It's been about two months since Donald Trump eliminated the job of the nation's cyber-security czar, as part of John Bolton's reorganization of the National Security Council. The New York Times reported at the time, "Cyber-security experts and members of Congress said they were mystified by the move.... It was the latest in a series of steps that appeared to run counter to the prevailing view in Washington of cybersecurity's importance."

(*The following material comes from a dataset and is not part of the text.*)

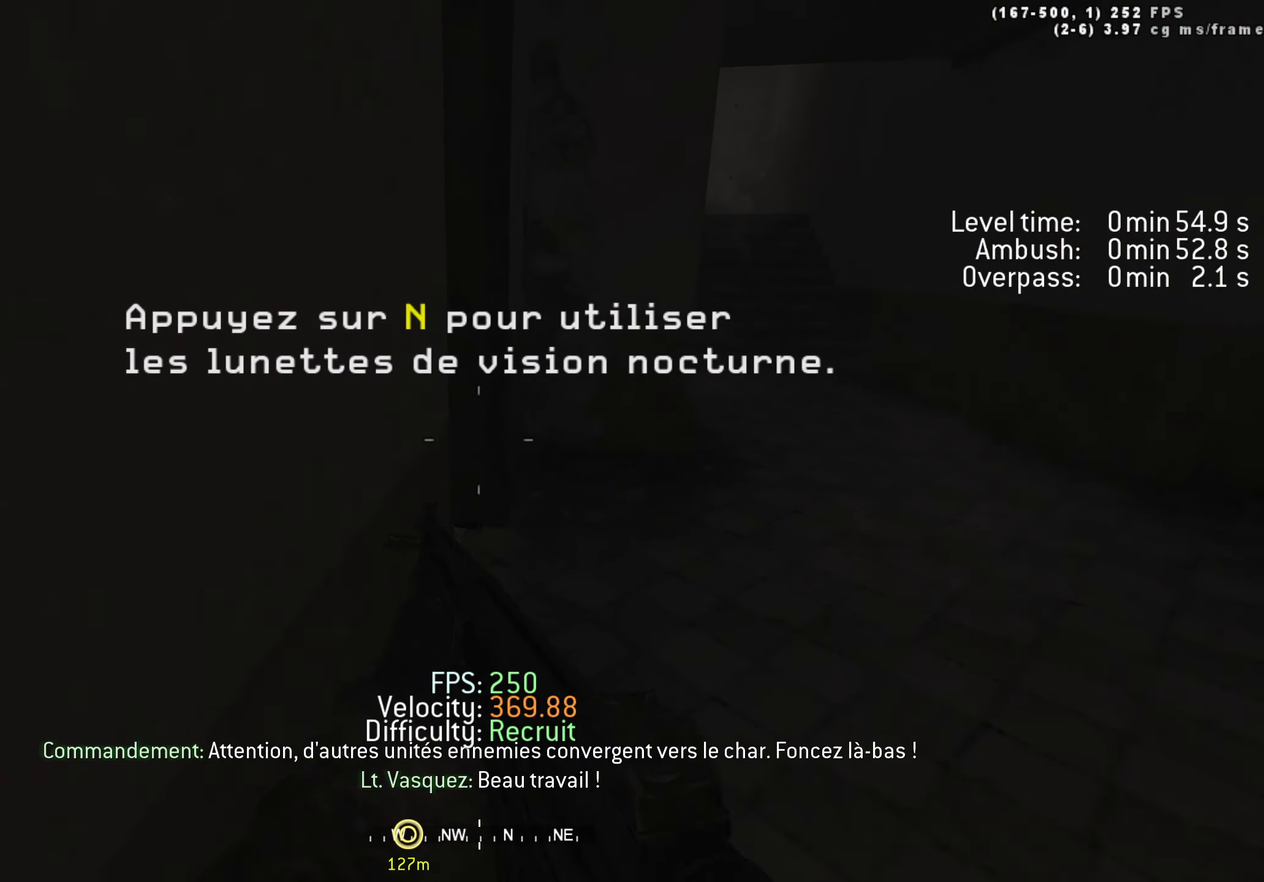
{"keys": ["a", "w"], "events": [[83, "shift", "up"], [316, "a", "down"]]}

Evidently, they weren't the only ones confused by the move. Yahoo News' Michael Isikoff reported yesterday:
Amid mounting warnings about another Russian cyberattack on the 2018 midterm elections, President Trump's former homeland security adviser said a recent staff shakeup ordered by national security adviser John Bolton has left the White House with nobody in charge of U.S. cyber policy and raised concerns about "who is minding the store.""On cyber, there is no clear person and or clear driver, and there is no clear muscle memory," said Tom Bossert, who served as White House homeland security adviser until last April, in an interview with the Yahoo News podcast Skullduggery."In some way playing jazz music, improvising policy because there is no clear playbook for it," Bossert said. "And so, yes, if you're asking me do I have any concerns? The concern would be who's minding the store in the coordination and development ... of new and creative cyber policies and strategies."
It's worth emphasizing that Bossert was not a peripheral figure in the president's orbit. During the presidential transition process, Trump announced that Bossert would serve in a newly created position: --assistant to the president for homeland security and counterterrorism -- giving him a prominent White House role.
And even this guy has "concerns" about the ways in which the Trump White House -- where he worked for a year and a half -- is addressing cyber-threats.
In fairness, not all of the news is discouraging. Politico reported yesterday that Trump "will chair a full meeting of the National Security Council on Friday to discuss election security." That almost certainly should've happened quite a while ago, but I'm glad it's happening.
But with the "warning lights blinking red," as Director of National Intelligence Dan Coats recently put it, it's difficult to credibly make the case that the Trump administration is doing everything it should. To that end, Sens. Maria Cantwell (D-Wash.) and Lindsey Graham (R-S.C.) wrote to the president yesterday, urging his administration "to take stronger action prioritizing cybersecurity."
As NBC News' report on this noted, the bipartisan letter asked the White House to detail what the executive branch is doing to combat Russia's cyber capabilities. We'll see what kind of response, if any, Cantwell and Graham receive.